Effect of desiccation cracking on the fluid transfer process in agricultural soil

The natural soil structure can be strongly modified and generate heterogeneities during wetting and drying processes. This significantly affects the transfer of fluids and nutrients between the atmosphere, the subsoil, the hydrosphere and the biosphere. Experimental observations on a Cutanic Luvisol from agricultural field in Gembloux, Belgium, by using X-ray microtomography coupled with 3D image analysis have shown the cracking phenomenon occurring and leading to preferential flows in the soil sample during a drainage process. In order to better understand the impact of cracks on the behaviour of this soil type, in this study, we have proposed a numerical modelling of soil evaporation process by using the constitutive models implemented in the finite element code LAGAMINE. Considering that the soil we study is a loamy soil, we have chosen to fit the dual model of Durner (Durner, 1994) for the water retention capacity. The drying kinetics is modelled using the boundary layer model (Gerard et al., 2010), assuming that the vapour and heat transfers take place in a boundary layer at the surface of the porous medium.
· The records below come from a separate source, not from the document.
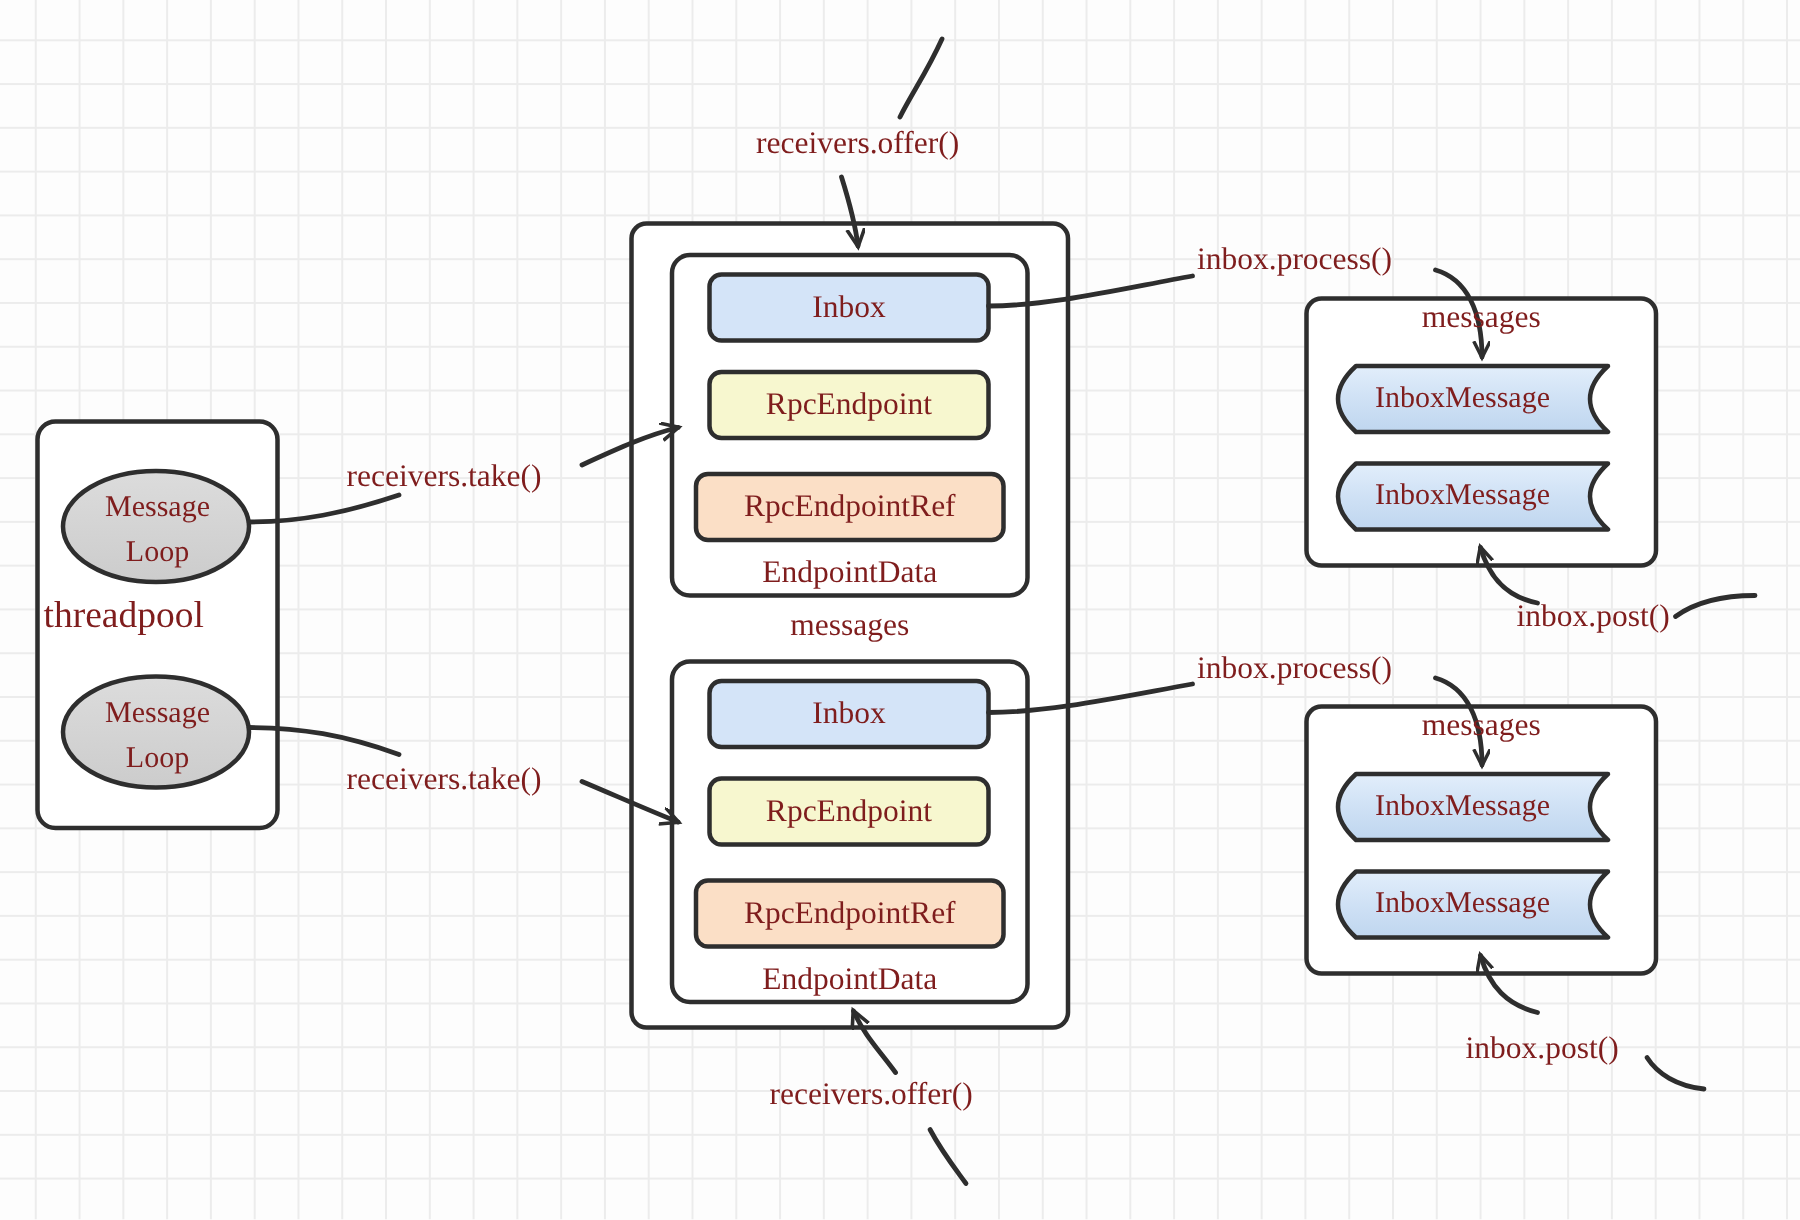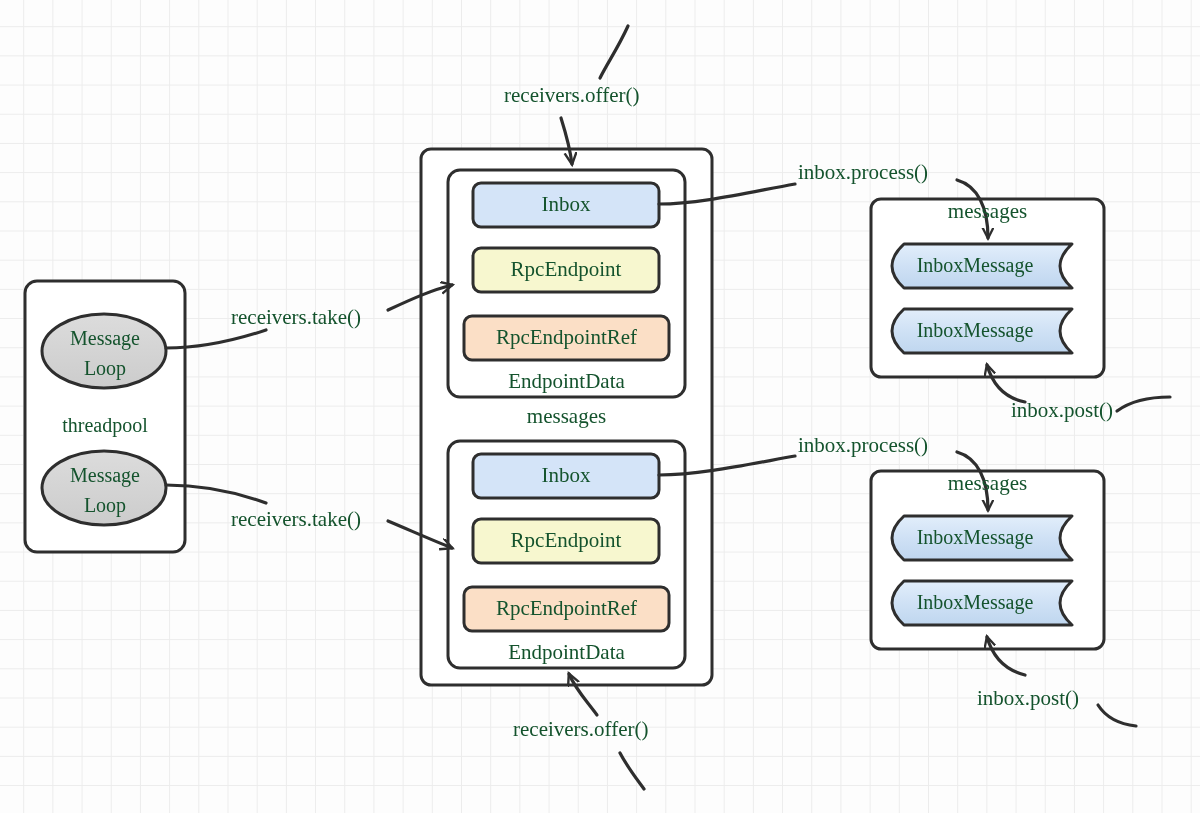--- a/index.html
+++ b/index.html
@@ -20,21 +20,21 @@
       linear-gradient(to right, #ececec 1px, transparent 1px),
       linear-gradient(to bottom, #ececec 1px, transparent 1px);
     background-size:29.2px 29.2px;
     background-position:-6px -3px;
     pointer-events:none;
   }
   svg{position:absolute;left:0;top:0;width:1200px;height:813px;overflow:visible;}
   .lbl{
     position:absolute;
     font-family:"Liberation Serif", serif;
-    color:#14532d;
+    color:#7f1d1d;
     white-space:nowrap;
     line-height:1;
   }
 </style>
 </head>
 <body>
 
 <div id="canvas">
 
   <div id="grid"></div>
@@ -114,21 +114,21 @@
       <path d="M1025,402 C1005,398 993,386 987,365" marker-end="url(#ohead-s)"></path>
 
       <path d="M1136,726 C1118,724 1105,716 1098,705"></path>
       <path d="M1025,675 C1005,670 993,658 987,637" marker-end="url(#ohead-s)"></path>
     </g>
   </svg>
 
   <div class="lbl" style="left:62px;top:328px;width:86px;text-align:center;font-size:20px;">Message</div>
   <div class="lbl" style="left:62px;top:358px;width:86px;text-align:center;font-size:20px;">Loop</div>
 
-  <div class="lbl" style="left:29px;top:415px;width:152px;text-align:center;font-size:20px;">threadpool</div>
+  <div class="lbl" style="left:29px;top:398px;width:152px;text-align:left;font-size:25px;">threadpool</div>
 
   <div class="lbl" style="left:62px;top:465px;width:86px;text-align:center;font-size:20px;">Message</div>
   <div class="lbl" style="left:62px;top:495px;width:86px;text-align:center;font-size:20px;">Loop</div>
 
   <div class="lbl" style="left:473px;top:194px;width:186px;text-align:center;font-size:21px;">Inbox</div>
   <div class="lbl" style="left:473px;top:259px;width:186px;text-align:center;font-size:21px;">RpcEndpoint</div>
   <div class="lbl" style="left:464px;top:327px;width:205px;text-align:center;font-size:21px;">RpcEndpointRef</div>
   <div class="lbl" style="left:448px;top:371px;width:237px;text-align:center;font-size:21px;">EndpointData</div>
 
   <div class="lbl" style="left:448px;top:406px;width:237px;text-align:center;font-size:21px;">messages</div>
The embedded fracture model is chosen to represent the development of the fractures in porous medium in which fracture opening is activated by a threshold strain parameter (Olivella et Alonso, 2008). The results obtained have shown that an increase in permeability in the fracture zones makes the permeability tensor anisotropic up to one order and thus strongly modifies the drying kinetics of the soil core (e.g., evaporation rate). The results also have suggested that using a simple concept of cracking development, a continuum model is capable of modelling preferential flows developed in a fractured porous medium such as agricultural soil.